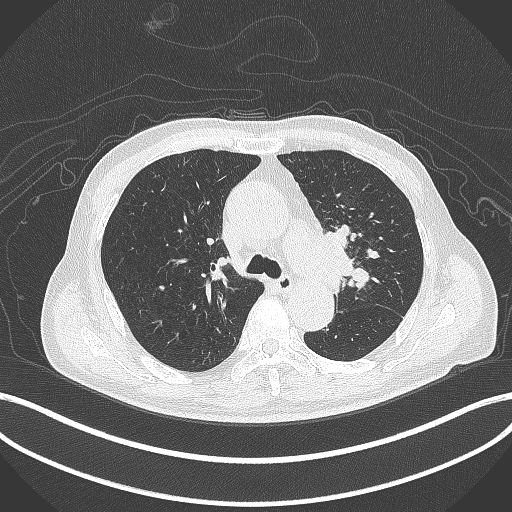
Chest CT, one axial slice; position 291 of 417 along the scan axis; reconstruction kernel B70f; 120 kVp; lung window (W 1500 / L -600 HU); 1 mm slice thickness; 512 × 512 image matrix, field of view 400 × 400 mm. Male patient, age 77 years. Case-level facts recorded for this patient, not image findings: clinical TNM (as recorded): T3 N1 M0.
Annotated regions visible in this slice (bounding box drawn by a radiologist):
- lung tumour (recorded histology: adenocarcinoma): bounding box [x1, y1, x2, y2] px = [313, 227, 354, 289]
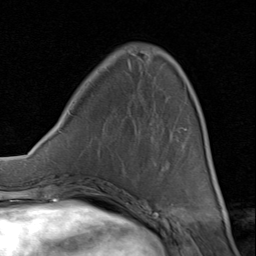
Breast MRI (dynamic contrast-enhanced), one axial slice; cropped to one breast; dynamic contrast-enhanced series, time point 2 of 8 at this slice position (early post-contrast); 1.5 T; TE 1.7 ms, TR 4.5 ms; 2 mm slice thickness; 256 × 256 image matrix. Female patient.
Structures marked on this image (semi-automatic segmentation, software-assisted and operator-edited):
- enhancing-tissue mask used for the functional tumour volume (all voxels passing the contrast-enhancement thresholds inside the analysis volume; usually the tumour): bounding box (x1, y1, x2, y2) in pixels: (82, 102, 198, 193)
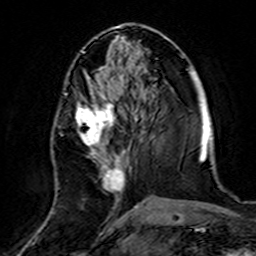
Breast MRI (dynamic contrast-enhanced), one axial slice. Cropped to one breast. Dynamic contrast-enhanced series, time point 2 of 7 at this slice position (early post-contrast). 3 T. TE 4.6 ms, TR 7.4 ms. 1 mm slice thickness. 256 × 256 image matrix. Female patient.
Annotated regions visible in this slice (semi-automatically segmented with operator editing):
- enhancing-tissue mask used for the functional tumour volume (all voxels passing the contrast-enhancement thresholds inside the analysis volume; usually the tumour): box from (x=58, y=72) to (x=139, y=220) px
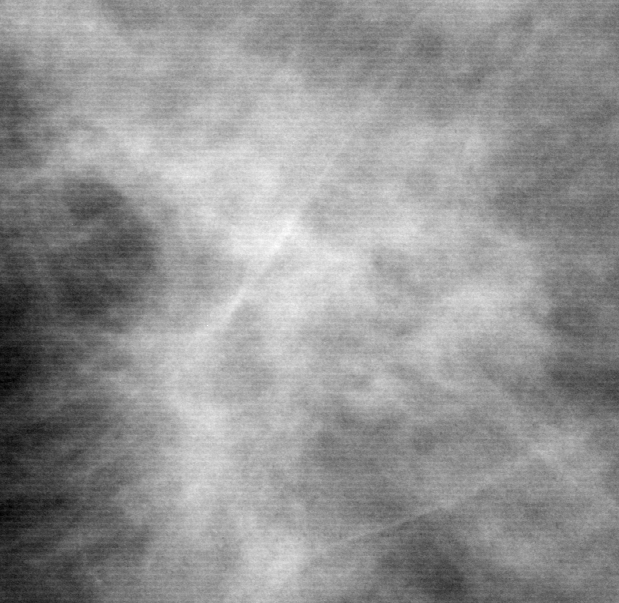
Cropped region of a digitized screen-film mammogram centred on a radiologist-marked abnormality, left breast, CC view.
Finding: mass, shape irregular, margins spiculated; BI-RADS assessment category 5; pathology result (as recorded, not read from the image): malignant.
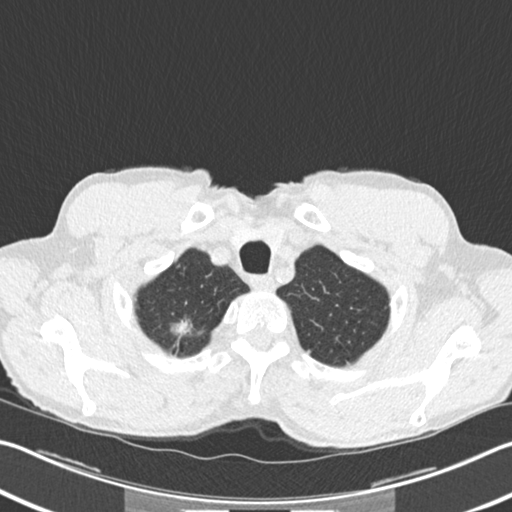
Axial slice from a low-dose chest CT screening exam. Second screening round (one year after baseline). Lung window (W 1500 / L -600 HU). 512 × 512 image matrix, field of view 342 × 342 mm. Male, age 62 years at enrolment. Former smoker at enrolment.
Expert reader's lesion annotation, bounding box <160,307,205,350> (left, top, right, bottom; pixels). The screening reader recorded 2 non-calcified nodules or masses ≥4 mm on this exam (right upper lobe, right upper lobe); which of them this box marks is not recorded.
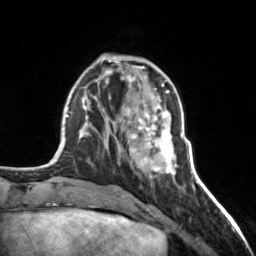
Breast MRI, one axial slice; slice 54 of 160 in the series (ordered by position); cropped to one breast; dynamic contrast-enhanced series, time point 2 of 7 at this slice position (early post-contrast); 3 T; TE 1.7 ms, TR 4.6 ms; 1 mm slice thickness; 256 × 256 image matrix, field of view 150 × 150 mm. Female patient.
Outlined on this slice (semi-automatically segmented with operator editing):
- enhancing-tissue mask used for the functional tumour volume (all voxels passing the contrast-enhancement thresholds inside the analysis volume; usually the tumour): bounding box <126,101,177,174> (left, top, right, bottom; pixels)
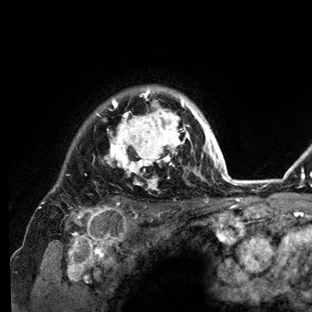
Breast MRI (dynamic contrast-enhanced), one axial slice; slice 108 of 136 in the series (ordered by position); cropped to one breast; dynamic contrast-enhanced series, time point 2 of 6 at this slice position (early post-contrast); 3 T; TE 2.8 ms, TR 7.3 ms; 1.2 mm slice thickness; 312 × 312 image matrix, field of view 219 × 219 mm. Female patient.
Outlined on this slice (semi-automatic segmentation, software-assisted and operator-edited):
- enhancing-tissue mask used for the functional tumour volume (all voxels passing the contrast-enhancement thresholds inside the analysis volume; usually the tumour): bounding box (x1, y1, x2, y2) in pixels: (42, 86, 234, 212)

------------------------

◆ PROBLEM DETAILS
Reproduce each record above by retyping it exactly; omit all images.

◆ WRITTEN REPLY
Chest CT, one axial slice; position 291 of 417 along the scan axis; reconstruction kernel B70f; 120 kVp; lung window (W 1500 / L -600 HU); 1 mm slice thickness; 512 × 512 image matrix, field of view 400 × 400 mm. Male patient, age 77 years. Case-level facts recorded for this patient, not image findings: clinical TNM (as recorded): T3 N1 M0.
Annotated regions visible in this slice (bounding box drawn by a radiologist):
- lung tumour (recorded histology: adenocarcinoma): bounding box [x1, y1, x2, y2] px = [313, 227, 354, 289]
Breast MRI (dynamic contrast-enhanced), one axial slice; cropped to one breast; dynamic contrast-enhanced series, time point 2 of 8 at this slice position (early post-contrast); 1.5 T; TE 1.7 ms, TR 4.5 ms; 2 mm slice thickness; 256 × 256 image matrix. Female patient.
Structures marked on this image (semi-automatic segmentation, software-assisted and operator-edited):
- enhancing-tissue mask used for the functional tumour volume (all voxels passing the contrast-enhancement thresholds inside the analysis volume; usually the tumour): bounding box (x1, y1, x2, y2) in pixels: (82, 102, 198, 193)
Breast MRI (dynamic contrast-enhanced), one axial slice. Cropped to one breast. Dynamic contrast-enhanced series, time point 2 of 7 at this slice position (early post-contrast). 3 T. TE 4.6 ms, TR 7.4 ms. 1 mm slice thickness. 256 × 256 image matrix. Female patient.
Annotated regions visible in this slice (semi-automatically segmented with operator editing):
- enhancing-tissue mask used for the functional tumour volume (all voxels passing the contrast-enhancement thresholds inside the analysis volume; usually the tumour): box from (x=58, y=72) to (x=139, y=220) px
Cropped region of a digitized screen-film mammogram centred on a radiologist-marked abnormality, left breast, CC view.
Finding: mass, shape irregular, margins spiculated; BI-RADS assessment category 5; pathology result (as recorded, not read from the image): malignant.
Axial slice from a low-dose chest CT screening exam. Second screening round (one year after baseline). Lung window (W 1500 / L -600 HU). 512 × 512 image matrix, field of view 342 × 342 mm. Male, age 62 years at enrolment. Former smoker at enrolment.
Expert reader's lesion annotation, bounding box <160,307,205,350> (left, top, right, bottom; pixels). The screening reader recorded 2 non-calcified nodules or masses ≥4 mm on this exam (right upper lobe, right upper lobe); which of them this box marks is not recorded.
Breast MRI, one axial slice; slice 54 of 160 in the series (ordered by position); cropped to one breast; dynamic contrast-enhanced series, time point 2 of 7 at this slice position (early post-contrast); 3 T; TE 1.7 ms, TR 4.6 ms; 1 mm slice thickness; 256 × 256 image matrix, field of view 150 × 150 mm. Female patient.
Outlined on this slice (semi-automatically segmented with operator editing):
- enhancing-tissue mask used for the functional tumour volume (all voxels passing the contrast-enhancement thresholds inside the analysis volume; usually the tumour): bounding box <126,101,177,174> (left, top, right, bottom; pixels)
Breast MRI (dynamic contrast-enhanced), one axial slice; slice 108 of 136 in the series (ordered by position); cropped to one breast; dynamic contrast-enhanced series, time point 2 of 6 at this slice position (early post-contrast); 3 T; TE 2.8 ms, TR 7.3 ms; 1.2 mm slice thickness; 312 × 312 image matrix, field of view 219 × 219 mm. Female patient.
Outlined on this slice (semi-automatic segmentation, software-assisted and operator-edited):
- enhancing-tissue mask used for the functional tumour volume (all voxels passing the contrast-enhancement thresholds inside the analysis volume; usually the tumour): bounding box (x1, y1, x2, y2) in pixels: (42, 86, 234, 212)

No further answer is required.